首页 -> 2006年第4期
为了一张漂亮的脸
作者:[俄罗斯]维多利亚·托卡列娃 著 李 铮 译
两小时后,急救车到了。叶莲娜还活着,脸色苍白如脱脂牛奶。头发粘在了一起,形成一层滑滑的硬痂。肩膀、前胸都是血,像被人杀掉了一样。
医生是一个健壮的男人,50岁左右。他断定,她被人打穿了颈动脉。
“躺下,”他命令道,“别动,不然你死定了。”
他抓起一条毛巾,缠紧血管。
“谁把您弄成这样的?”医生问道。
“没谁。我一周前做了个整形手术。”
“为什么?”
“为了好看。”
“在棺材里会好看的。”医生嘟哝着。
一个男护士走了进来。他们一起把叶莲娜放上担架,抬进急救车。她再也不用害怕了。她知道,她得救了。意识开始变得模糊起来,但还在。“一定不能失去意识,”叶莲娜一边想着,意识却已不知滑向了何处。

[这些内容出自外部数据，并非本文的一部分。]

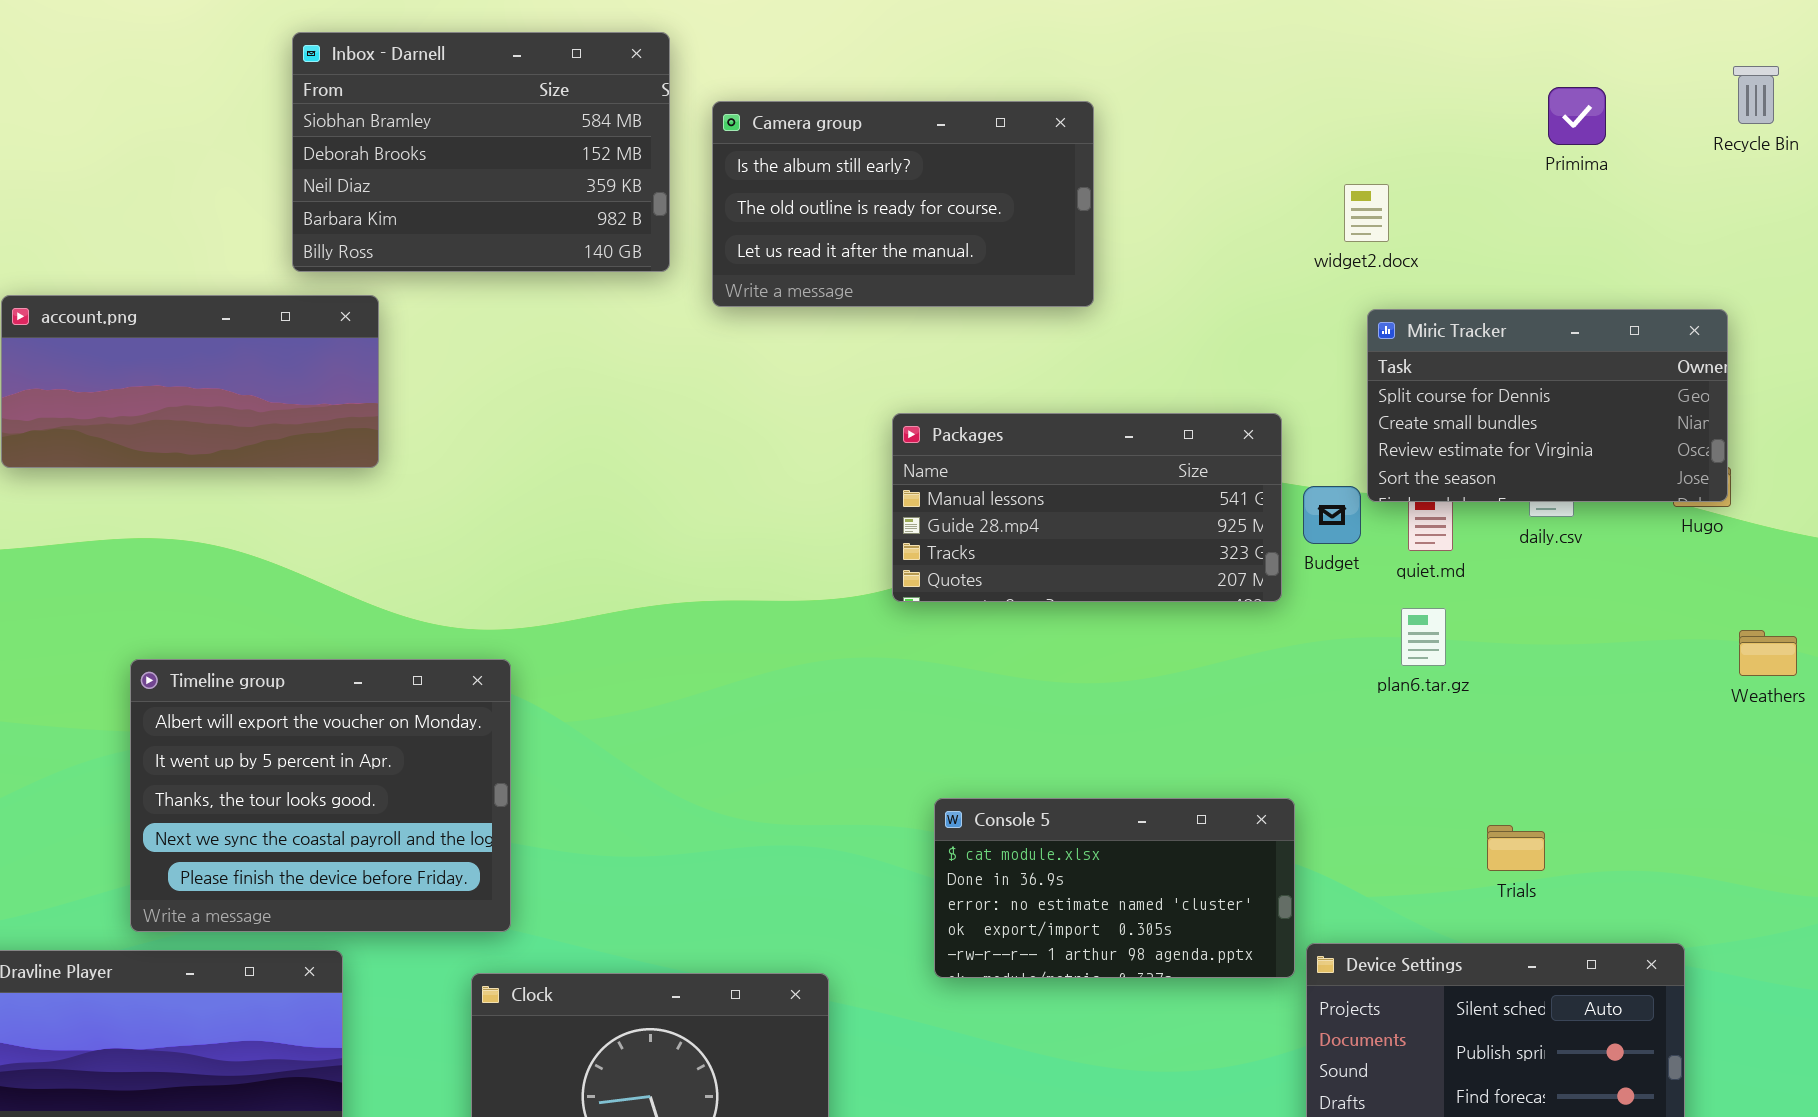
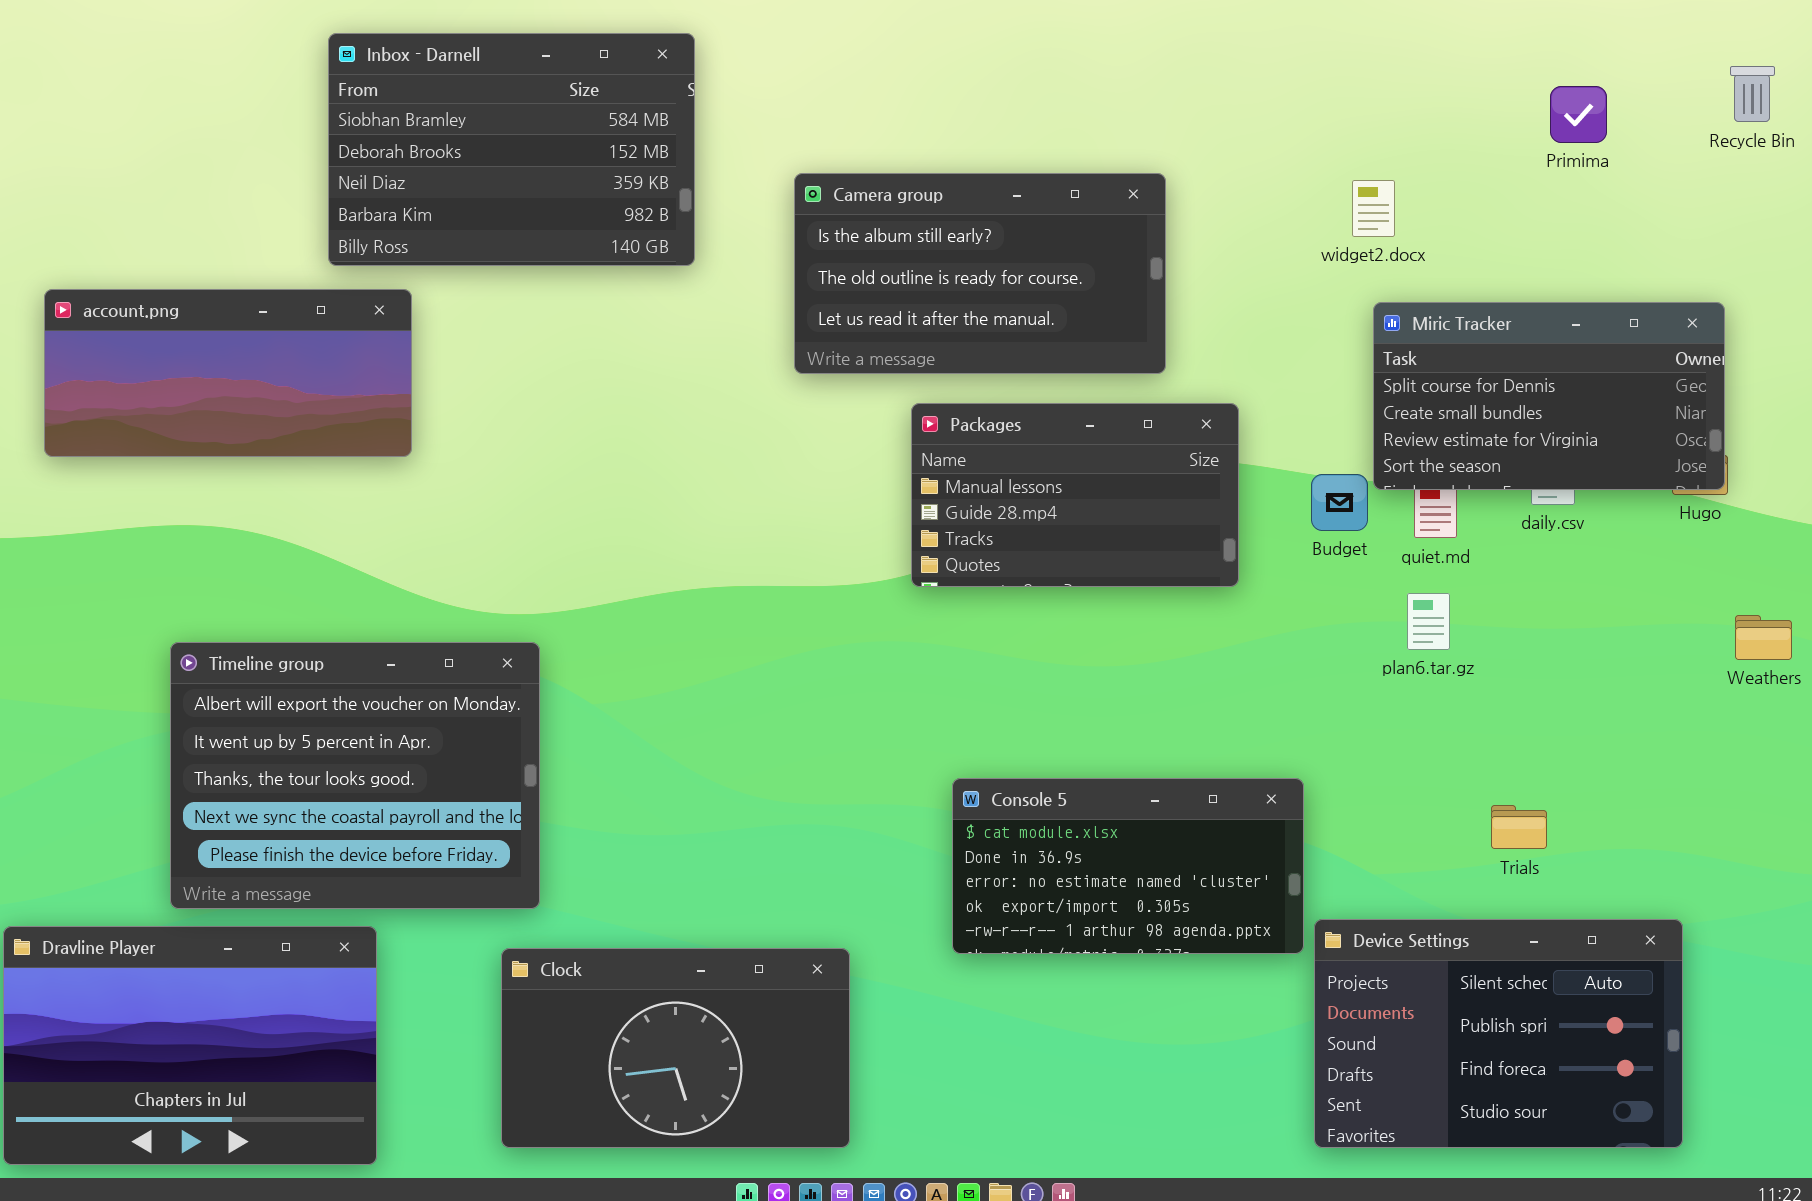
Camera group: [712,101,1094,307] -> [794,173,1166,374], moved
Packages: [892,413,1282,602] -> [911,403,1239,587], resized

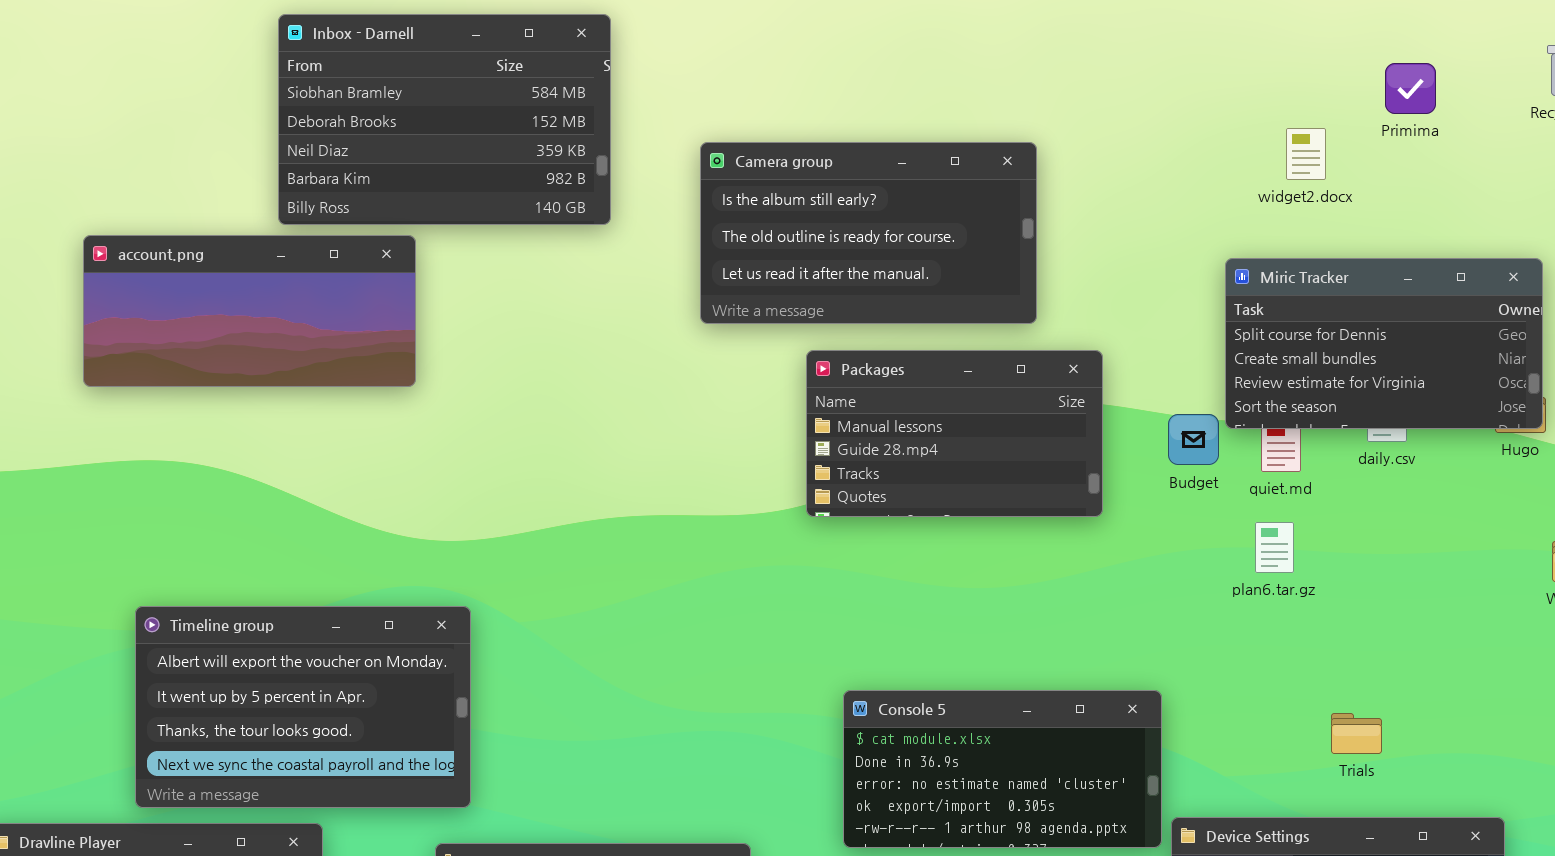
widget2.docx: [1352,180,1395,237] -> [1286,128,1326,180], moved
account.png: [44,289,412,457] -> [83,235,416,387], moved
Timeline group: [170,642,540,909] -> [135,606,471,808], resized

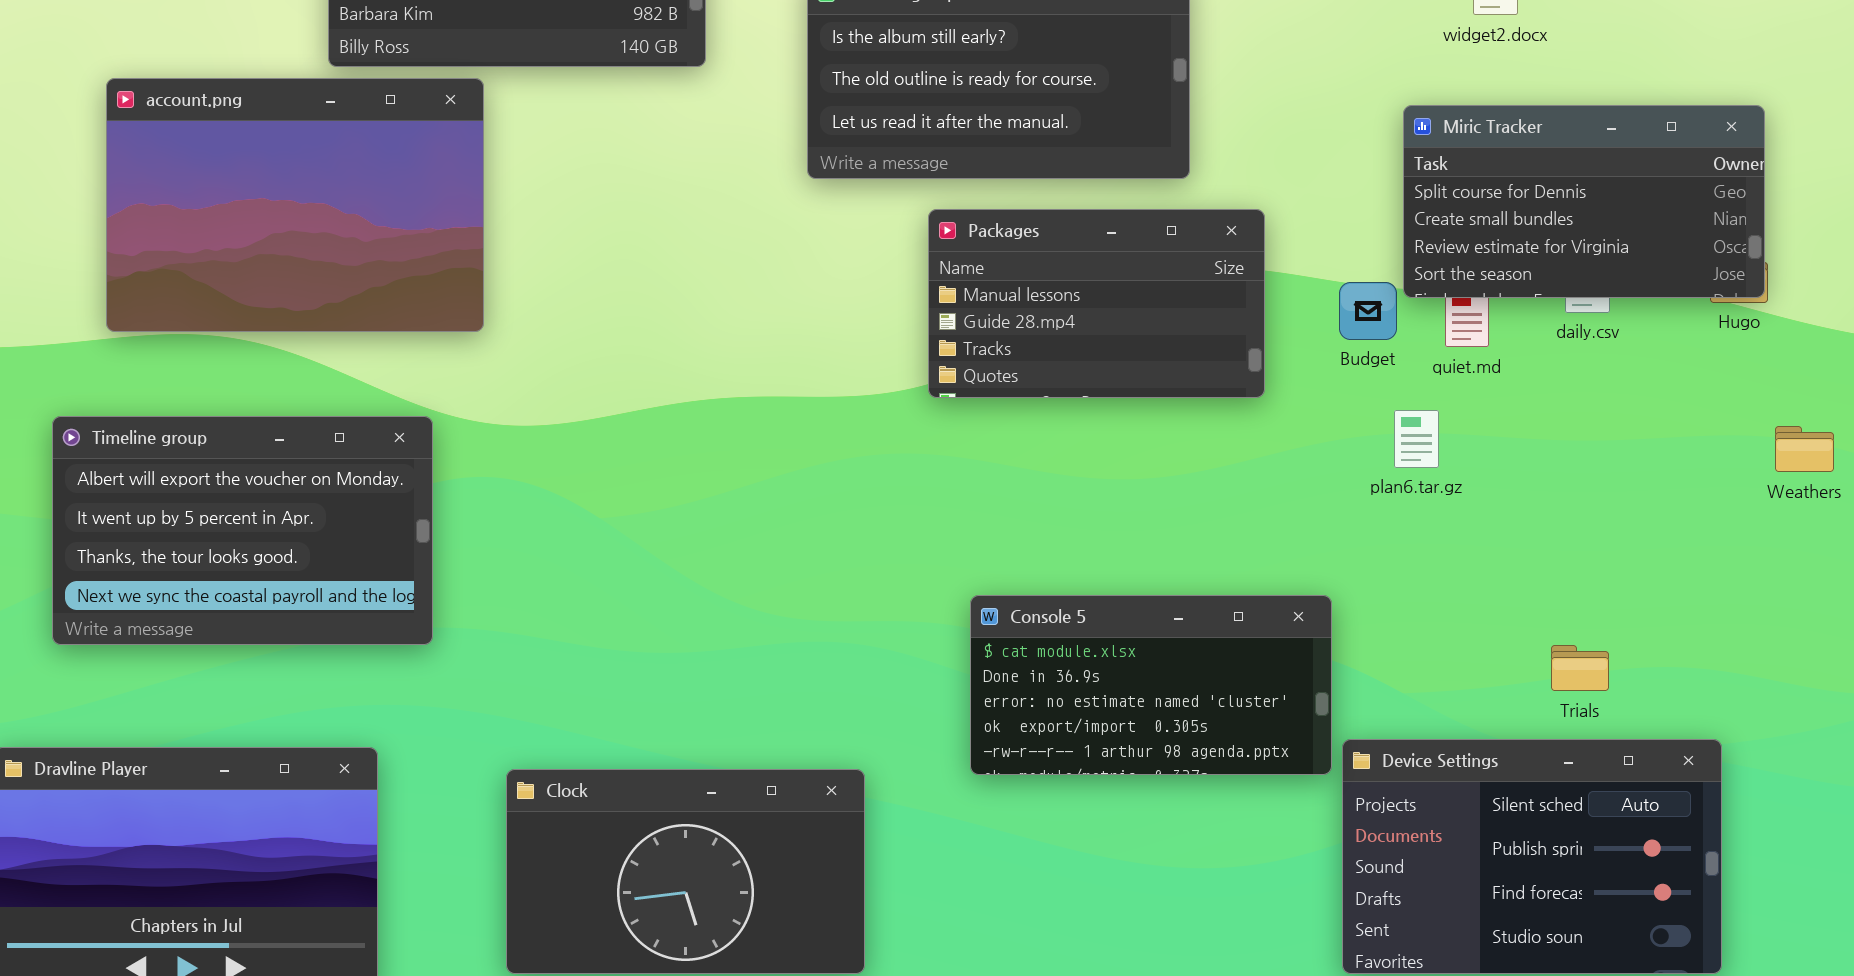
account.png: [83,235,416,387] -> [106,78,484,332], resized
plan6.tar.gz: [1255,522,1294,573] -> [1394,410,1439,468], moved
Timeline group: [135,606,471,808] -> [52,416,433,645], moved
Trials: [1331,713,1382,754] -> [1551,645,1609,691], moved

醒来时,已在手术台上。旁边站着一个医生,但不是急救车上的那个,而是另一个——年轻,肌肉发达,长着一双灰色的眼睛,正和一个护士聊着什么。毛巾已从头上摘掉了,热乎乎的血正汩汩地往外流着。
“把我的血管缝上吧,”叶莲娜说。
“您能付费吗?”医生问。
“付什么费?”叶莲娜不解。
“一切费用。绷带费、手术费。”
“我都快死了……”叶莲娜有些诧异。
“付费为零的话,”医生继续解释着,“我们就什么也没有。”
“你们不是还有手吗?”
“什么手?什么都得花钱呢!”
“我提包里有钱夹。我不知道里面有多少钱,都拿走吧。”
“我不掏别人的包,”医生说着,转向护士,“你去看看。”
“我也不。”护士拒绝了。
叶莲娜哭了,生平第一次。她明白,什么也救不了她了。最后一滴血就要离她而去。而这两个没良心的家伙,他们才不在乎她的死活,他们只在乎钱。
叶莲娜一生中的大部分时光都在苏联时期度过。要是在苏维埃制度下,她就会得救了。那个时候,一切都是正常运转着的。运转着整个体系,还有绷带和良心。如今这个体系轰然崩溃了,和它一起崩溃的还有道德。如果一个人相信上帝,他就会以圣训圣戒为准则。
如果不信,正如这个医生——那就意味着任何准则都将不复存在。而她,只能等死了。
泪水流到了鬓角,冲出一条泪痕。突然,门一下子打开了,谢尔盖跑了进来。显然,尼娜·亚历山德罗芙娜不仅给急救中心打了电话,还给叶莲娜家里去了电话,告诉了妈妈,妈妈又告诉了谢尔盖。于是,他便出现在了这里。
一分钟以后,输液器、身穿蓝大褂的外科手术护士出现了。那个肌肉发达的外科医生也进行了术前洗手消毒。谢尔盖支付了一切费用。用的是硬通货。他是俄罗斯新贵——年轻、富有。
一个月以后,叶莲娜把维多利亚草莓摘到一个篮子里。草莓的果实——一颗挨着一颗。草莓的气味——无与伦比。自然界中再没有任何东西能够散发出像草莓那样的香气。这气味透着一丝丝的苦涩,含着太阳的炙热,飘散着泥土的芬芳。无论你怎么努力,都无法形容出它的味道。
叶莲娜嗅了嗅那香气,接着将草莓一颗颗吃掉,这可以恢复血液中的血红蛋白含量。之后,她开始仔细地在脸上涂涂抹抹,半小时之后,洗掉面膜。
所有的缝合处都长紧了,适应了新的收口。她的脸颊很光滑。眼睛里闪烁着蓝色的光芒。镜子深处是一个长相最多30岁的年轻女人,正注视着她。她——30。他——31。一个正常的差距。
叶莲娜的体形还是那么完美:不能再增,不能再减,生得恰到好处,妙不可言。如今的这张脸像剥了皮的煮鸡蛋——娇嫩光滑。这张脸能坚持多久呢?10年?到时可以再去做拉皮。
至于她差点没了命这事,似乎已忘得差不多了。发生过的,都过去了。